The third observation is that using memory mapped NVM regions and cache flushes is always better than relying on file system interfaces. By mapping the NVM file to the virtual address space using mmap(), we circumvent the file system entirely, removing the overhead of performing system calls and going through the file system software stack. When combined with pre-allocation of file storage, this approach also needs another system call, mremap(), to accommodate for the newly allocated space. In addition, the paper also suggests that using cache flush instructions (clwb, clflushopt) and memory fences for data persistence is better than using msync(), as msync() will write back an entire page even if only a small part of it is actually dirty.
The fourth observation is that the old assumption that data transfer can only be made atomically at 4KB blocks will become a problem with byte-addressable NVM. The paper uses the journaling block device, JBD2, as an example. Based on reasons discussed above, JBD2 always writes journal for the modified metadata in 4KB page to ensure the atomicity of the write, even in the case where multiple small metadata changes are made to different pages. This will translate into multiple 4KB write to the NVM, with lots of space for improvement as the actual amount of data being changed is not that much. As an improvement, the authors of the paper redesigned JBD2 and named it as Journaling DAX Device (JDD). JDD only logs metadata to be affected by a write at a byte level, reduing the number of information to be written to the minimum.
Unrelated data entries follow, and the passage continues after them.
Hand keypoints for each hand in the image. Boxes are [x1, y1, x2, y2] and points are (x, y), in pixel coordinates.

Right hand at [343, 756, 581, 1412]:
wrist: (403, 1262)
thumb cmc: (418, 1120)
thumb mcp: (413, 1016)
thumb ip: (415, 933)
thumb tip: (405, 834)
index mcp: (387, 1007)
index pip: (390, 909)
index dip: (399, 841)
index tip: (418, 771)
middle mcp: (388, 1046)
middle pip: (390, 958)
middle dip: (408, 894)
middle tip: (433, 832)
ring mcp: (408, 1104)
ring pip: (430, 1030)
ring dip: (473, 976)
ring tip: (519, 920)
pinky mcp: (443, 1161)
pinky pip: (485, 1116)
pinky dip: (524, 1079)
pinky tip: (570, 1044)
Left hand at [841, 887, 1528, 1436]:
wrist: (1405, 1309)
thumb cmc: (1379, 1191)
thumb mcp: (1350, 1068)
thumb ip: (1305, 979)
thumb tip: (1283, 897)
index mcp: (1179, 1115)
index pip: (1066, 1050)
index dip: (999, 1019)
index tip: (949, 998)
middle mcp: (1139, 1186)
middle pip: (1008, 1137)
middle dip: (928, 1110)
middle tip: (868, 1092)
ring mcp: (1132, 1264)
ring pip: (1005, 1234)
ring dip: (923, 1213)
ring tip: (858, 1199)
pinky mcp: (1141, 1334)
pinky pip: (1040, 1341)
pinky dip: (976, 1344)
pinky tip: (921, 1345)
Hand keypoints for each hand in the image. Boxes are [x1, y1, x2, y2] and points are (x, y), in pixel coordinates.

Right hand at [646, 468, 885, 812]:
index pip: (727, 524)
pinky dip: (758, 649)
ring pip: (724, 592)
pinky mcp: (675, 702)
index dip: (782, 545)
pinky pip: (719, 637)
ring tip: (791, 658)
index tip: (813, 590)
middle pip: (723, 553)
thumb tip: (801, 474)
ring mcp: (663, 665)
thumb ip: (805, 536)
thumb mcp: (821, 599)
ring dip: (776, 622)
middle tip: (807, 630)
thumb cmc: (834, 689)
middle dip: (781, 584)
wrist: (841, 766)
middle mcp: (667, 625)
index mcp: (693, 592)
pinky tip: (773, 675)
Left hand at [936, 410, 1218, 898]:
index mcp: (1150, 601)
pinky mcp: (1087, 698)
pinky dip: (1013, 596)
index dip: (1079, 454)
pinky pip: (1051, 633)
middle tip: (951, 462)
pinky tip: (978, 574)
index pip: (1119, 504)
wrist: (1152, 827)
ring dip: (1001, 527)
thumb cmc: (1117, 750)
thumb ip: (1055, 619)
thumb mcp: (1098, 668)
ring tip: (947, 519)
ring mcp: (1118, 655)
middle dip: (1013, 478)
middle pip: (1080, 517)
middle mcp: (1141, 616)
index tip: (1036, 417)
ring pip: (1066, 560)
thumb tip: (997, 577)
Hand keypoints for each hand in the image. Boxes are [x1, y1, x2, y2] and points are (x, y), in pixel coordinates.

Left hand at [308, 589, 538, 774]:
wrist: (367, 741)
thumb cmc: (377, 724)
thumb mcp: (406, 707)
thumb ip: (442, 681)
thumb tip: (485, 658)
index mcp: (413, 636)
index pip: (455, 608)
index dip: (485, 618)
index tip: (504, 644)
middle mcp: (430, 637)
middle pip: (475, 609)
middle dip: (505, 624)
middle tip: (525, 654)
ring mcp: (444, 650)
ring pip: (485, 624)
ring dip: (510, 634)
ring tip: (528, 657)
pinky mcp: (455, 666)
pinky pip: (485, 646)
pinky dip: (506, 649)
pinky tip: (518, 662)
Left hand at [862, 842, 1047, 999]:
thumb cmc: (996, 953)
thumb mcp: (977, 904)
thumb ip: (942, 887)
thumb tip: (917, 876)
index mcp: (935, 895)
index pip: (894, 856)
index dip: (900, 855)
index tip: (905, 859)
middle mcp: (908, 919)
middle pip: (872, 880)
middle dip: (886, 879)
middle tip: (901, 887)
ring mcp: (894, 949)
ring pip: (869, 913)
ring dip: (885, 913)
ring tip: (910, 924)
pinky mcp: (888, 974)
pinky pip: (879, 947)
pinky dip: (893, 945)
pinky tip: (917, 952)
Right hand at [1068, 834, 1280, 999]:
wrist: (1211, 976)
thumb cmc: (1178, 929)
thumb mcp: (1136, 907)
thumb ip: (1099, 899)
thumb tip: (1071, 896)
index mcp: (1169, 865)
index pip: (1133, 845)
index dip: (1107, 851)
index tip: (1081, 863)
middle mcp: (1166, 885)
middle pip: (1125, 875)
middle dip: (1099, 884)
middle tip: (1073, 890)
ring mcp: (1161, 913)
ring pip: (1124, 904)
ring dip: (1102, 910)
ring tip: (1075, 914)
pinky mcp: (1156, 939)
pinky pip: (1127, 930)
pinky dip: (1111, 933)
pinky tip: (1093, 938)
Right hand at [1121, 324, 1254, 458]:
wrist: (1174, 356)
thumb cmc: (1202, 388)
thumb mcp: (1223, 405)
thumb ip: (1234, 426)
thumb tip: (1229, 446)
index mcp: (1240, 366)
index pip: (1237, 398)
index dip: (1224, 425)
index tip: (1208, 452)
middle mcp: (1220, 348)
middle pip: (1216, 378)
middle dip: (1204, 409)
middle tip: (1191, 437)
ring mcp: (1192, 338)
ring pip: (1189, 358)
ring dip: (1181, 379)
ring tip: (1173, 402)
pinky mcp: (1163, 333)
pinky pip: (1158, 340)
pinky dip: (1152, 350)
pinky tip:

Lastly, as the access speed of NVM is close to that of the DRAM, greater parallelism has been observed for NVM-based systems. In such a system, centralized coordination such as single global journaling device can easily become a bottleneck without proper tuning, as is the case with JBD mentioned above. In JBD, all threads generating a journal record will have to serialize with each other, since the JBD is protected by a single lock, resulting in limited concurrency. To solve this problem, the paper suggests that a thread-local journaling space be maintained such that threads can generate their own record without interfering with each other. Better performance has been observed after replacing JBD with JDD.